L’autrice e psicologa Selvini Palazzoli, già nominata nel post precedente, sottolinea la struttura sistemico famigliare e relazionale e la visione multidimensionale per guardare al fenomeno della anoressia e bulimia. Quello cioè che viene denominato come lo “stallo di coppia”. Insomma, quando vi è conflitto genitoriale e i genitori includono i figli, o il singolo figlio per meglio dire, in una lotta coniugale segreta, criptica attraverso il gioco di istigazione e le alleanza transgenerazionali. Secondo la Selvini vi sono due tipi di anoressia: le ragazze sono le coalizzate con la madre debole, nel secondo caso sono coalizzate con il padre contro una madre ostile e aggressive. Vengono viste dal padre come la donna ideale, almeno è questa la loro percezione.

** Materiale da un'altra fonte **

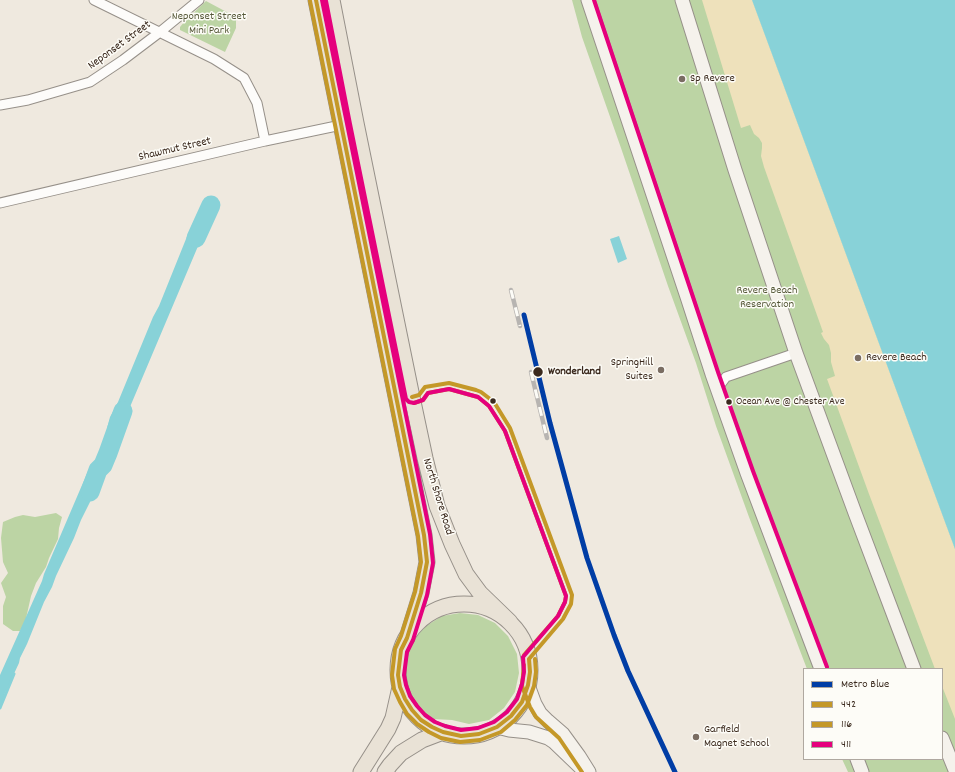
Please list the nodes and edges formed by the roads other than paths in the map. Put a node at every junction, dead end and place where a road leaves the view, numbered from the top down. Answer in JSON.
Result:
{"nodes":[{"id":1,"x":94,"y":0,"type":"edge"},
{"id":2,"x":199,"y":0,"type":"edge"},
{"id":3,"x":316,"y":0,"type":"edge"},
{"id":4,"x":332,"y":0,"type":"edge"},
{"id":5,"x":588,"y":0,"type":"edge"},
{"id":6,"x":682,"y":0,"type":"edge"},
{"id":7,"x":160,"y":32,"type":"junction"},
{"id":8,"x":0,"y":106,"type":"edge"},
{"id":9,"x":348,"y":123,"type":"junction"},
{"id":10,"x":265,"y":141,"type":"junction"},
{"id":11,"x":0,"y":203,"type":"edge"},
{"id":12,"x":796,"y":353,"type":"junction"},
{"id":13,"x":717,"y":389,"type":"junction"},
{"id":14,"x":510,"y":622,"type":"junction"},
{"id":15,"x":407,"y":638,"type":"junction"},
{"id":16,"x":821,"y":668,"type":"edge"},
{"id":17,"x":914,"y":668,"type":"edge"},
{"id":18,"x":528,"y":685,"type":"junction"},
{"id":19,"x":400,"y":687,"type":"junction"},
{"id":20,"x":497,"y":727,"type":"junction"},
{"id":21,"x":443,"y":732,"type":"junction"},
{"id":22,"x":943,"y":740,"type":"edge"},
{"id":23,"x":856,"y":760,"type":"edge"},
{"id":24,"x":955,"y":770,"type":"edge"},
{"id":25,"x":361,"y":772,"type":"edge"},
{"id":26,"x":385,"y":772,"type":"edge"},
{"id":27,"x":584,"y":772,"type":"edge"},
{"id":28,"x":589,"y":772,"type":"edge"},
{"id":29,"x":862,"y":772,"type":"edge"}],
"edges":[{"from":1,"to":7,"type":"street"},
{"from":2,"to":7,"type":"street","name":"Neponset Street"},
{"from":3,"to":9,"type":"highway","name":"North Shore Road"},
{"from":4,"to":9,"type":"highway","name":"North Shore Road"},
{"from":5,"to":13,"type":"main road"},
{"from":6,"to":12,"type":"main road"},
{"from":7,"to":8,"type":"street","name":"Neponset Street"},
{"from":7,"to":10,"type":"street"},
{"from":9,"to":10,"type":"street","name":"Shawmut Street"},
{"from":9,"to":14,"type":"highway","name":"North Shore Road"},
{"from":9,"to":15,"type":"highway","name":"North Shore Road"},
{"from":10,"to":11,"type":"street","name":"Shawmut Street"},
{"from":12,"to":13,"type":"street"},
{"from":12,"to":17,"type":"main road"},
{"from":13,"to":16,"type":"main road"},
{"from":14,"to":15,"type":"highway"},
{"from":14,"to":18,"type":"highway"},
{"from":15,"to":19,"type":"highway"},
{"from":18,"to":20,"type":"highway"},
{"from":18,"to":28,"type":"main road"},
{"from":19,"to":21,"type":"highway"},
{"from":19,"to":25,"type":"highway"},
{"from":20,"to":21,"type":"highway"},
{"from":20,"to":27,"type":"main road"},
{"from":21,"to":26,"type":"highway"},
{"from":22,"to":24,"type":"main road"},
{"from":23,"to":29,"type":"main road"}]}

Il modello terapeutico della studiosa Palazzoli si focalizza sullo sviluppo di una prospettiva multidimensionale trigenerazionale: pensare per andirivieni e pensiero multicomplesso. Insomma per la studiosa non bisogna solo considerare il rapporto tra il singolo e la famiglia ma è giusto guardare a tre poli: il sintomo, la famiglia e la personalità dell’individuo.

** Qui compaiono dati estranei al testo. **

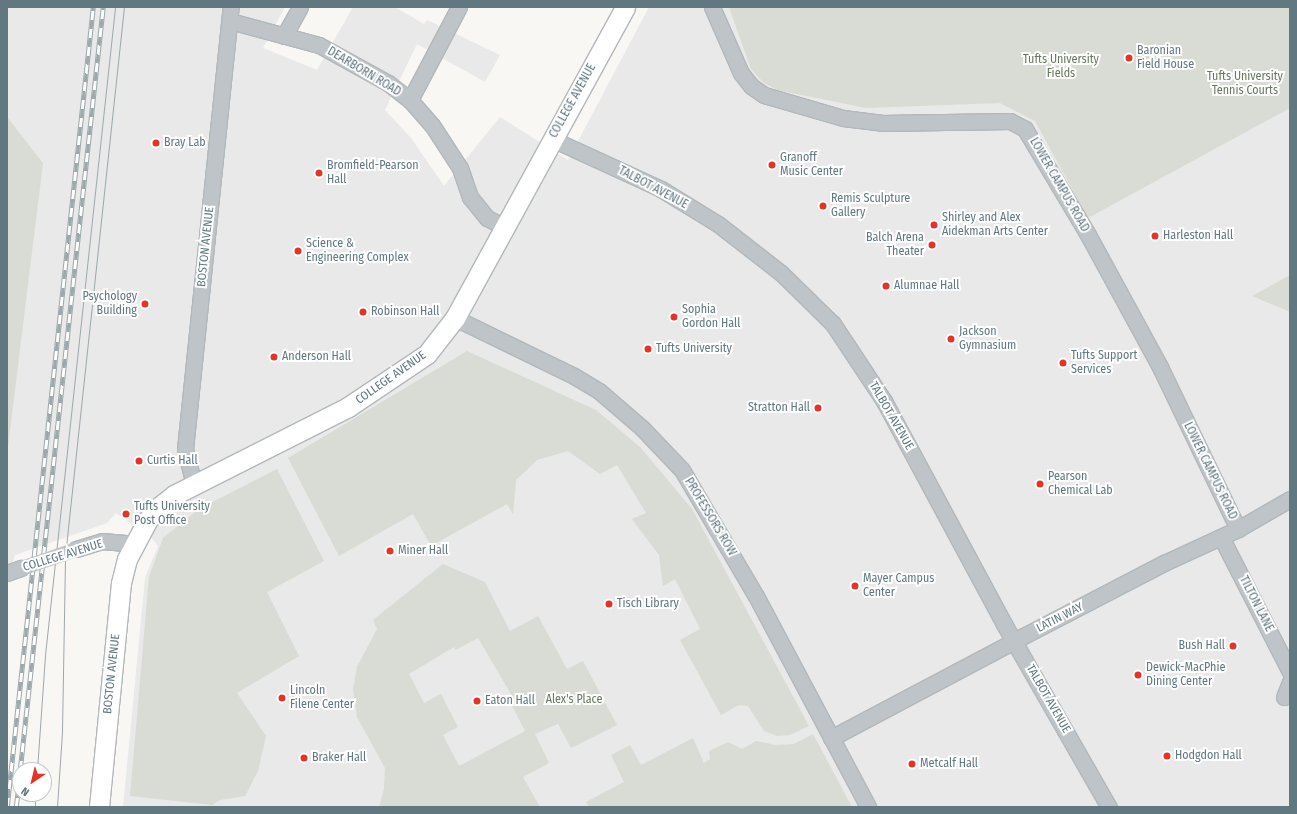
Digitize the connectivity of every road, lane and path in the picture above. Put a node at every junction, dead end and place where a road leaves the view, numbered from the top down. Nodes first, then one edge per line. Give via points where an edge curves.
1 (300, 7) edge
2 (459, 7) edge
3 (625, 7) edge
4 (712, 7) edge
5 (230, 14) edge
6 (284, 36) junction
7 (410, 100) junction
8 (552, 139) junction
9 (505, 227) junction
10 (455, 318) junction
11 (194, 485) junction
12 (1290, 499) edge
13 (1238, 529) junction
14 (1221, 537) junction
15 (134, 544) junction
16 (7, 573) edge
17 (1014, 640) junction
18 (1290, 672) edge
19 (1290, 682) edge
20 (1284, 697) dead end
21 (831, 738) junction
22 (99, 807) edge
23 (868, 807) edge
24 (1108, 807) edge

1 - 6 street
2 - 7 street
3 - 8 main road, COLLEGE AVENUE
4 - 13 street, LOWER CAMPUS ROAD via 741,73 751,86 764,95 843,118 875,122 1010,121 1025,129 1087,233 1160,366
5 - 6 street, DEARBORN ROAD
5 - 11 street, BOSTON AVENUE via 185,449
6 - 7 street, DEARBORN ROAD via 319,45 388,83
7 - 9 street, DEARBORN ROAD via 432,126 460,168 470,198 487,218
8 - 9 main road, COLLEGE AVENUE
8 - 17 street, TALBOT AVENUE via 661,189 718,224 781,273 833,324 884,401
9 - 10 main road, COLLEGE AVENUE
10 - 11 main road, COLLEGE AVENUE via 427,354 354,403
10 - 21 street, PROFESSORS ROW via 574,376 599,391 642,428 682,470 756,596
11 - 15 main road, COLLEGE AVENUE via 174,495 155,510
12 - 13 street, LATIN WAY
13 - 14 street, LATIN WAY
14 - 17 street, LATIN WAY
14 - 18 street, TILTON LANE
15 - 16 street, COLLEGE AVENUE, bridge via 102,542
15 - 22 main road, BOSTON AVENUE via 121,583
17 - 21 street, LATIN WAY
17 - 24 street, TALBOT AVENUE
19 - 20 street
21 - 23 street, PROFESSORS ROW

Sempre secondo la Palazzoli il trattamento dovrebbe essere integrati e sistemico, nel senso che dovrebbe agire sulla famiglia come sistema; quindi lei sposta l’attenzione dal singolo membro al sistema famiglia. Quindi propone un trattamento integrato che comprenda la terapia individuale e quella di gruppo.

Insomma, per comprendere il sintomo anoressico bisogna focalizzarsi su vari livelli e indagare le correlazioni fra soma, psiche e ambiente. Bisogna guardare le influenze circolare e i vissuti dell’individuo. Viene sottolineato che bisogna guardare non solo gli aspetti e le caratteristiche della famiglia più intellettivi ma anche quelli mitici ed i rapporti circolari che s’instaurano anche con l’ambiente.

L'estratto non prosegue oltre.